Determine how many lines in the entries contain the word "Murcia", and give that number with no other text.

....................

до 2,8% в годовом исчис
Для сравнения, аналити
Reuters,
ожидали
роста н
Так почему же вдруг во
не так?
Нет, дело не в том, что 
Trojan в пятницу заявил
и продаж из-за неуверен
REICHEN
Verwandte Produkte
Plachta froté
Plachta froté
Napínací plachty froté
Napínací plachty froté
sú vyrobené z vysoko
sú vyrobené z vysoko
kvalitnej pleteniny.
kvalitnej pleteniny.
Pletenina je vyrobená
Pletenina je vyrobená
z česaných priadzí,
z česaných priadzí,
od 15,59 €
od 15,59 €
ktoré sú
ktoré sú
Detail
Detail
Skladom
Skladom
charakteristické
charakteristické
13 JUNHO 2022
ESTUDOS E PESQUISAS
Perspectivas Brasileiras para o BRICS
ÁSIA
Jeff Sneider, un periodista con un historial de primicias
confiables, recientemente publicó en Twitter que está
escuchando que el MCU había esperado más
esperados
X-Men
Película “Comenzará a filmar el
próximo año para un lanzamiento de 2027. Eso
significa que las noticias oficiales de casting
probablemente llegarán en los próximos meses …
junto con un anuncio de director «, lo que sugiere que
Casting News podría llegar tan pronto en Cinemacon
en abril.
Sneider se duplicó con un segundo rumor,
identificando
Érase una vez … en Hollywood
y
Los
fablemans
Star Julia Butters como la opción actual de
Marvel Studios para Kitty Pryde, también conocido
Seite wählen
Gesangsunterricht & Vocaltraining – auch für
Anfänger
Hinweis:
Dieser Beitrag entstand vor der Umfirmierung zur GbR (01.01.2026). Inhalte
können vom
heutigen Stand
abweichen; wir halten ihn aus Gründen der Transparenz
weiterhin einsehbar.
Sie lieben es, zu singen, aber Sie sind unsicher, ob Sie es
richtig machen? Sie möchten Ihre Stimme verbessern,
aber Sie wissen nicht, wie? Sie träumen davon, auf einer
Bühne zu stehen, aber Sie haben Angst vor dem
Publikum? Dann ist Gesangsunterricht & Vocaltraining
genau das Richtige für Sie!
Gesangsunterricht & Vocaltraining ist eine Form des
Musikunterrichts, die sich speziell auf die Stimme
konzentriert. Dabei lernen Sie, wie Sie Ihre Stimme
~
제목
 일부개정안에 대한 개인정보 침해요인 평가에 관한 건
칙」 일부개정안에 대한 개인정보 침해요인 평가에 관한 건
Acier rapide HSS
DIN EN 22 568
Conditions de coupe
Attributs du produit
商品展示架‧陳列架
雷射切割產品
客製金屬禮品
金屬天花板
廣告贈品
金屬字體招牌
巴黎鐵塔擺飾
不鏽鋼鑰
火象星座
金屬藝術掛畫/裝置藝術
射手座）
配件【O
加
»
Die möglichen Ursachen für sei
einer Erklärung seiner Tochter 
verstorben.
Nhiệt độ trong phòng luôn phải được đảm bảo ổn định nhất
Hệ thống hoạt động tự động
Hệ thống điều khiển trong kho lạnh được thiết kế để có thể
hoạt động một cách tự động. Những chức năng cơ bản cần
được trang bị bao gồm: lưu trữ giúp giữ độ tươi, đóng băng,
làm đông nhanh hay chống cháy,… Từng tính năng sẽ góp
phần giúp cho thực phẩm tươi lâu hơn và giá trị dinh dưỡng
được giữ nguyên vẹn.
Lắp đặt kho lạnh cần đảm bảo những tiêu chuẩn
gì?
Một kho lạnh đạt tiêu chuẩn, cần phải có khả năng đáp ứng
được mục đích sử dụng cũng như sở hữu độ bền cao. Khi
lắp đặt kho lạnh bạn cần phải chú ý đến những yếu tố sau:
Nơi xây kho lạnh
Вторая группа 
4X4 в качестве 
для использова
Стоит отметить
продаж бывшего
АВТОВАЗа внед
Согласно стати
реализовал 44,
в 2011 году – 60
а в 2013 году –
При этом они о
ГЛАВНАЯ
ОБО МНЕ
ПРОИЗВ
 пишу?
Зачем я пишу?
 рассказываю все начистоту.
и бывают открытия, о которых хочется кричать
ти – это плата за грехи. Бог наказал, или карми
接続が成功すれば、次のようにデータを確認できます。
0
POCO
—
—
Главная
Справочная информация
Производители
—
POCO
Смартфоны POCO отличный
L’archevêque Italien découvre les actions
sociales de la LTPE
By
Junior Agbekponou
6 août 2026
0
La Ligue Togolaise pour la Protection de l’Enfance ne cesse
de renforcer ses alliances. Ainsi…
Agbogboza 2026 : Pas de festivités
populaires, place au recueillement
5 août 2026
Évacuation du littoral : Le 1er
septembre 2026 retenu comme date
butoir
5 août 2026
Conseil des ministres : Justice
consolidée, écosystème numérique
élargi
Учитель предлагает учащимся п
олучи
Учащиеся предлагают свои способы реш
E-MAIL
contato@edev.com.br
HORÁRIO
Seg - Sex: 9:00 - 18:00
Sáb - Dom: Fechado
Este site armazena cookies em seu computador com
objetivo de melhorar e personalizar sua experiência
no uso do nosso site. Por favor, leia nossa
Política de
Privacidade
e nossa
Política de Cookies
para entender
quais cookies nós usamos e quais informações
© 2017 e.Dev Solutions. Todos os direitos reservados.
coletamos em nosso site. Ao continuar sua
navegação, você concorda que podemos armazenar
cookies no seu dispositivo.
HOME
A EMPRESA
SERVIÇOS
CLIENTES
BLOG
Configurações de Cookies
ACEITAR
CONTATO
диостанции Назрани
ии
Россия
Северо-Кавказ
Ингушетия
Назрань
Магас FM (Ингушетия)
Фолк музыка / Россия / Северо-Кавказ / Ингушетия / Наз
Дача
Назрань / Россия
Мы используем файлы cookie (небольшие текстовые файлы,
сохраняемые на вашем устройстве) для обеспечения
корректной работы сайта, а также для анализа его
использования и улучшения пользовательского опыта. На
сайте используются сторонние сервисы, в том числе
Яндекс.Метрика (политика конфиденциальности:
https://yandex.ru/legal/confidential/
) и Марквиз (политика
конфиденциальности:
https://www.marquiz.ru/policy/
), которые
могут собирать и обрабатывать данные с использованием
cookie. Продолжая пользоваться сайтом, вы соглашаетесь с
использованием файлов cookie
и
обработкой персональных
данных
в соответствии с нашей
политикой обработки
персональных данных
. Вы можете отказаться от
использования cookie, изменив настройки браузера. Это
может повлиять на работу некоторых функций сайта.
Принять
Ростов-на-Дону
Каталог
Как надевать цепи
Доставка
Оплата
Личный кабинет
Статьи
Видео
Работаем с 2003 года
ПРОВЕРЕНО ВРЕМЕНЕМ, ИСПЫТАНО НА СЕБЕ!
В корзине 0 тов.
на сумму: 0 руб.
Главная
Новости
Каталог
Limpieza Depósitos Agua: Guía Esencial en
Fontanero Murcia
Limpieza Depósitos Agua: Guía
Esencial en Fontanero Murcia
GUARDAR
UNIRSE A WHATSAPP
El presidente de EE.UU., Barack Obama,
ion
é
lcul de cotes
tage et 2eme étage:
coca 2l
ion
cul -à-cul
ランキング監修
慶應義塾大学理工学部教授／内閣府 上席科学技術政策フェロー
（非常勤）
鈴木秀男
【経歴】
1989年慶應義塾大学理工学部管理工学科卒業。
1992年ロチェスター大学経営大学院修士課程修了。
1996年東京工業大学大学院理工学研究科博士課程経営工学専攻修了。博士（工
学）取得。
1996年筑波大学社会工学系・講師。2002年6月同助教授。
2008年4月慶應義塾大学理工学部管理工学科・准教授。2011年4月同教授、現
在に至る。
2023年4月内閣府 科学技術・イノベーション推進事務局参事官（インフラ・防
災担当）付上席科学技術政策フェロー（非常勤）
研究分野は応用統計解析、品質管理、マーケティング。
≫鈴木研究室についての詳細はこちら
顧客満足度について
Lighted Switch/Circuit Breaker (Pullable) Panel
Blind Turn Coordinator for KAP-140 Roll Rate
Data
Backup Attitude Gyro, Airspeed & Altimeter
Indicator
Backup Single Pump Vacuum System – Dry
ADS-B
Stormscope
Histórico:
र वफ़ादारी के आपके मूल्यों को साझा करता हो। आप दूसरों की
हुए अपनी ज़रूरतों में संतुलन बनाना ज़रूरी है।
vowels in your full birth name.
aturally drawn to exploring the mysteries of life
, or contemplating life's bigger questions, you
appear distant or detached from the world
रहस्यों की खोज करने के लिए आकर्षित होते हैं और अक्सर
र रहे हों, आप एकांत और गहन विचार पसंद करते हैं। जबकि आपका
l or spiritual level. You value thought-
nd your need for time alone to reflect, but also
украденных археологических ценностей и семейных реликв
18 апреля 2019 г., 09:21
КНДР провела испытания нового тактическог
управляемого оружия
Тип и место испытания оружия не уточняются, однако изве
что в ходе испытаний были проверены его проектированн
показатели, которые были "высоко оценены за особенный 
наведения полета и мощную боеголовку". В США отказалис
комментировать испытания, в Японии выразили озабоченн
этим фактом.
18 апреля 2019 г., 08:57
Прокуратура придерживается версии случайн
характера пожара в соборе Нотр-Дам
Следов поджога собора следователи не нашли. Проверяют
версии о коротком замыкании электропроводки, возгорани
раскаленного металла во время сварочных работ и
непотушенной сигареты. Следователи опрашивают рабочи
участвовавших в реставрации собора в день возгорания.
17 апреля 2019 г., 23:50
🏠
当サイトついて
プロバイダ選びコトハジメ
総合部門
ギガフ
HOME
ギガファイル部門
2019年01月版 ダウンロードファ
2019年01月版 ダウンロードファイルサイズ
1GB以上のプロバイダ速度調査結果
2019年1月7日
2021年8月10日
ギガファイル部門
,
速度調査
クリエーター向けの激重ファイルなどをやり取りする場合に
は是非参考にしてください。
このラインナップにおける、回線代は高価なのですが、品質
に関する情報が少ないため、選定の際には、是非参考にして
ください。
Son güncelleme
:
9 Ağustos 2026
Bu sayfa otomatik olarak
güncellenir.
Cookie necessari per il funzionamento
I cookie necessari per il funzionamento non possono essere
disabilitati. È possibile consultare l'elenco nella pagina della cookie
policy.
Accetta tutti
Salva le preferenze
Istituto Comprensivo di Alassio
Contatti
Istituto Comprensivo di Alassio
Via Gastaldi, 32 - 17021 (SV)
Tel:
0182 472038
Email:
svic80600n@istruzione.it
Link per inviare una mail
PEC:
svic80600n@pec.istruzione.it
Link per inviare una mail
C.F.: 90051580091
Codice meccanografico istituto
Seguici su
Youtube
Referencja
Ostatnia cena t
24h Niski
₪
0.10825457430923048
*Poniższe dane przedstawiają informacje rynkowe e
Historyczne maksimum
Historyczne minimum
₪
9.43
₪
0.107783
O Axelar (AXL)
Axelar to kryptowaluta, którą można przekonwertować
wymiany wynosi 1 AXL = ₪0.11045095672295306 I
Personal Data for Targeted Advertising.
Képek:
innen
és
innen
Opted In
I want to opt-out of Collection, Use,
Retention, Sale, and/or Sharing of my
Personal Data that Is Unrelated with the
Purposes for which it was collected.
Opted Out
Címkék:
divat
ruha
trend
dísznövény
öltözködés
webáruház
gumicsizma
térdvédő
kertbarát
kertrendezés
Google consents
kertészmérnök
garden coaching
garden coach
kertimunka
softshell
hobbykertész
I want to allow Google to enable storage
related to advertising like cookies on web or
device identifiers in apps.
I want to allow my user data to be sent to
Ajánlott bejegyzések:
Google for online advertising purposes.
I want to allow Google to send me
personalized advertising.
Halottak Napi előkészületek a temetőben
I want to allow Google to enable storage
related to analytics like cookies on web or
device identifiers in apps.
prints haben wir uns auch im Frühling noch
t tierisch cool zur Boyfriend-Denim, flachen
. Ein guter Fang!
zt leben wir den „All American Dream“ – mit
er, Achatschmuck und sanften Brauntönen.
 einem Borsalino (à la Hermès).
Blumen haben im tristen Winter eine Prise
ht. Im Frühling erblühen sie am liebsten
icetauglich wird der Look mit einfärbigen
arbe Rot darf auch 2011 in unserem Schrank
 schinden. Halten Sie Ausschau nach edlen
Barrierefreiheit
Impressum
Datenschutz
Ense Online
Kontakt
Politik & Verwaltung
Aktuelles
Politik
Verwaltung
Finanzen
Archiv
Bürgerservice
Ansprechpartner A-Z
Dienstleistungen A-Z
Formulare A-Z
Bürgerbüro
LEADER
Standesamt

....................

**Solution to this exercise**
2